* [Task objective]: Print the passage about buying a house and free university in full, word for word.

* [Text to read]:
(begin)

4. Buying a house on a single modest income
A factory worker or secretary could realistically save up for a deposit and buy their own place before turning 30. Houses cost roughly three times your annual salary instead of ten times or more like now. Your parents probably bought their first home while earning what would be considered poverty wages today. Getting on the property ladder wasn’t seen as a massive achievement, it was just what people did. The idea that an entire generation would be locked out of homeownership would have seemed completely absurd.
5. Going to university completely free
Not only did Boomers pay no tuition fees, they actually got grants to help with living expenses while studying. University was seen as something bright but not necessarily wealthy kids could access without crippling debt. You could graduate and start your career without £50,000 hanging over your head. The idea of paying thousands per year just for the privilege of attending lectures didn’t exist. Education was treated as an investment in society rather than a product you purchased.

(end)

* [Given data]:
(begin)

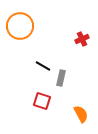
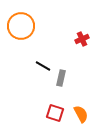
orange circle: moved 1 px right
red square: moved 13 px right, 12 px down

(end)

* [Solution below]:
4. Buying a house on a single modest income
A factory worker or secretary could realistically save up for a deposit and buy their own place before turning 30. Houses cost roughly three times your annual salary instead of ten times or more like now. Your parents probably bought their first home while earning what would be considered poverty wages today. Getting on the property ladder wasn’t seen as a massive achievement, it was just what people did. The idea that an entire generation would be locked out of homeownership would have seemed completely absurd.
5. Going to university completely free
Not only did Boomers pay no tuition fees, they actually got grants to help with living expenses while studying. University was seen as something bright but not necessarily wealthy kids could access without crippling debt. You could graduate and start your career without £50,000 hanging over your head. The idea of paying thousands per year just for the privilege of attending lectures didn’t exist. Education was treated as an investment in society rather than a product you purchased.